For small business owners, tax preparation for 2011 could bring some confusion surrounding the proper way to report payments to vendors on the IRS’s Form1099-MISC. Form 1099-MISC has always been used to report to the IRS payments of $600 or more made by businesses to small vendors, mostly non-corporate entities, for rent or services. But the IRS, in an attempt to be more thorough in its collection of business income taxes, has created a potential 1099 nightmare.
In order to capture business transactions completed by credit card or payment services such as PayPal, which might have previously gone under the radar, the IRS is now requiring that these payments be reported directly by the payment processors themselves. Ostensibly to lessen any confusion, the IRS also created a new form, the 1099-K, specifically for the reporting of such transactions. Payment processors will be issuing 1099-K’s to businesses to whom they’ve made at least 200 payments totaling at least $20,000 during 2011.
On the other side of the equation, business owners will be instructed not to list payments they made to vendors via credit card on Form 1099-MISC. That form will be only for payments by cash or check. The question is whether all business tax filers will be aware of the change.
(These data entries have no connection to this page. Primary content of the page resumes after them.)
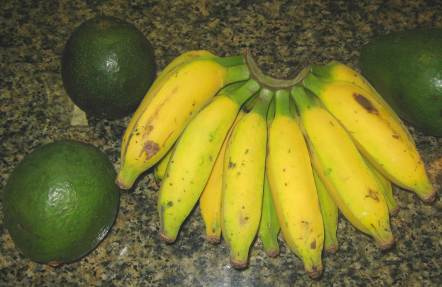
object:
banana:
[158, 77, 251, 241]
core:
[244, 59, 310, 90]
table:
[16, 10, 439, 262]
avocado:
[58, 13, 158, 118]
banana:
[267, 90, 325, 267]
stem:
[251, 87, 271, 116]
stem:
[231, 80, 259, 103]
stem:
[304, 75, 327, 94]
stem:
[274, 89, 293, 116]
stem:
[223, 65, 252, 83]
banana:
[220, 87, 271, 269]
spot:
[139, 138, 162, 161]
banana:
[312, 64, 438, 204]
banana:
[304, 90, 402, 254]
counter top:
[3, 1, 61, 132]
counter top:
[118, 217, 163, 284]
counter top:
[399, 207, 440, 285]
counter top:
[162, 7, 442, 36]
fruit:
[5, 135, 122, 265]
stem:
[289, 87, 313, 109]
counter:
[5, 3, 434, 284]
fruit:
[363, 36, 442, 133]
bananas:
[108, 42, 256, 190]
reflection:
[183, 251, 231, 287]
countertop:
[102, 251, 215, 276]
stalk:
[218, 53, 243, 66]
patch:
[348, 89, 383, 119]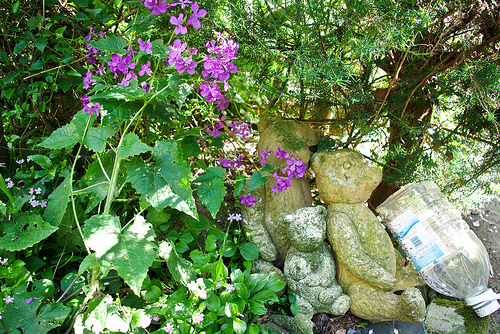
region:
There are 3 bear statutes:
[255, 125, 400, 324]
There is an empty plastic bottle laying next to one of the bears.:
[387, 147, 494, 307]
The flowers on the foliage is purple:
[65, 0, 314, 217]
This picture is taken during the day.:
[0, 0, 497, 318]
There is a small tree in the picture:
[344, 3, 496, 139]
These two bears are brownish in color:
[255, 88, 383, 206]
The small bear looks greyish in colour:
[285, 201, 368, 326]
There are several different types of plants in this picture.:
[12, 124, 284, 328]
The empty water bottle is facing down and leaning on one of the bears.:
[322, 69, 497, 313]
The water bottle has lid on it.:
[382, 181, 496, 326]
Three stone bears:
[241, 101, 426, 331]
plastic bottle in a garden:
[377, 175, 497, 317]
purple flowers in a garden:
[65, 5, 260, 112]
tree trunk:
[363, 75, 439, 210]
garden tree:
[235, 5, 491, 182]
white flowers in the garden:
[41, 270, 247, 328]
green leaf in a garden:
[71, 207, 164, 293]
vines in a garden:
[0, 8, 81, 120]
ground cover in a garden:
[1, 210, 234, 328]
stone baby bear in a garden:
[279, 199, 349, 331]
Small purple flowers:
[75, 6, 247, 126]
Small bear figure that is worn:
[273, 203, 357, 331]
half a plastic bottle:
[376, 178, 499, 321]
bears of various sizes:
[232, 109, 430, 332]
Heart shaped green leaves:
[28, 108, 216, 310]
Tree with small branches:
[369, 18, 491, 160]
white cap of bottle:
[467, 287, 498, 317]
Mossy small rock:
[414, 287, 495, 332]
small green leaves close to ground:
[181, 263, 288, 325]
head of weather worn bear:
[306, 148, 389, 206]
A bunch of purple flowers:
[122, 13, 263, 117]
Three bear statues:
[236, 107, 420, 321]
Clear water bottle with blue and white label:
[376, 182, 495, 313]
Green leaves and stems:
[45, 115, 184, 253]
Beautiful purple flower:
[200, 42, 239, 107]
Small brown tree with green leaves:
[379, 18, 465, 158]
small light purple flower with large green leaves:
[3, 161, 53, 209]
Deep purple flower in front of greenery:
[197, 33, 259, 92]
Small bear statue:
[278, 200, 351, 325]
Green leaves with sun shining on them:
[78, 205, 185, 329]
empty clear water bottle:
[370, 183, 489, 332]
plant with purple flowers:
[45, 17, 318, 287]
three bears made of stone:
[241, 104, 402, 331]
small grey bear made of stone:
[275, 204, 351, 332]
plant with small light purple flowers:
[5, 149, 53, 331]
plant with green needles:
[256, 14, 491, 154]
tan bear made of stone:
[305, 133, 437, 320]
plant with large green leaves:
[53, 119, 213, 298]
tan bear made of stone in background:
[239, 115, 318, 261]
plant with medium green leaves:
[5, 15, 83, 115]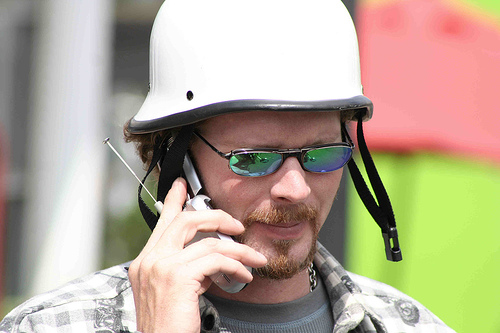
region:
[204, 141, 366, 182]
spects of the person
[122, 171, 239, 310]
hand of the person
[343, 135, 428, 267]
side strip of the cap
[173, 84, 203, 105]
a black dot on cap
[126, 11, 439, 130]
a white helmet wearing by person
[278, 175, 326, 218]
nose of the person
It’s highly likely that some people will not re-read the instructions for a form that’s been around as long as the 1099-MISC. Thus it’s quite possible that many credit card transactions will be reported twice – once on a 1099-MISC by a business payer who’s unaware of the 1099 reporting changes, and once on a 1099-K by the payment processing company that handled the transaction.
The situation is not helped by the fact that the creation of the 1099-K came relatively late in the game, so that businesses had no way of knowing throughout the year how important it would be to track the method of payment used for each transaction with a vendor. Businesses that do not have ready access this information may be facing a time-consuming effort to determine which vendor payments to list on 1099-MISC forms and which to leave off.
You can be ready for the change by ensuring that your business is able to break out credit card payments to vendors separately from cash and check payments, and by being sure that you or any employees who have a hand in preparing your business tax return understand the new rules. Also, as you begin to receive 1099 forms from payers early next year, check to make sure that none of them list transactions that you paid via credit card or other payment processing service.
So far the IRS has not yet finalized the 1099-K form or the instructions for it, but they will be available on the IRS website. If you have questions about the changes to 1099 reporting, your best bet is to get the advice of a qualified business tax professional.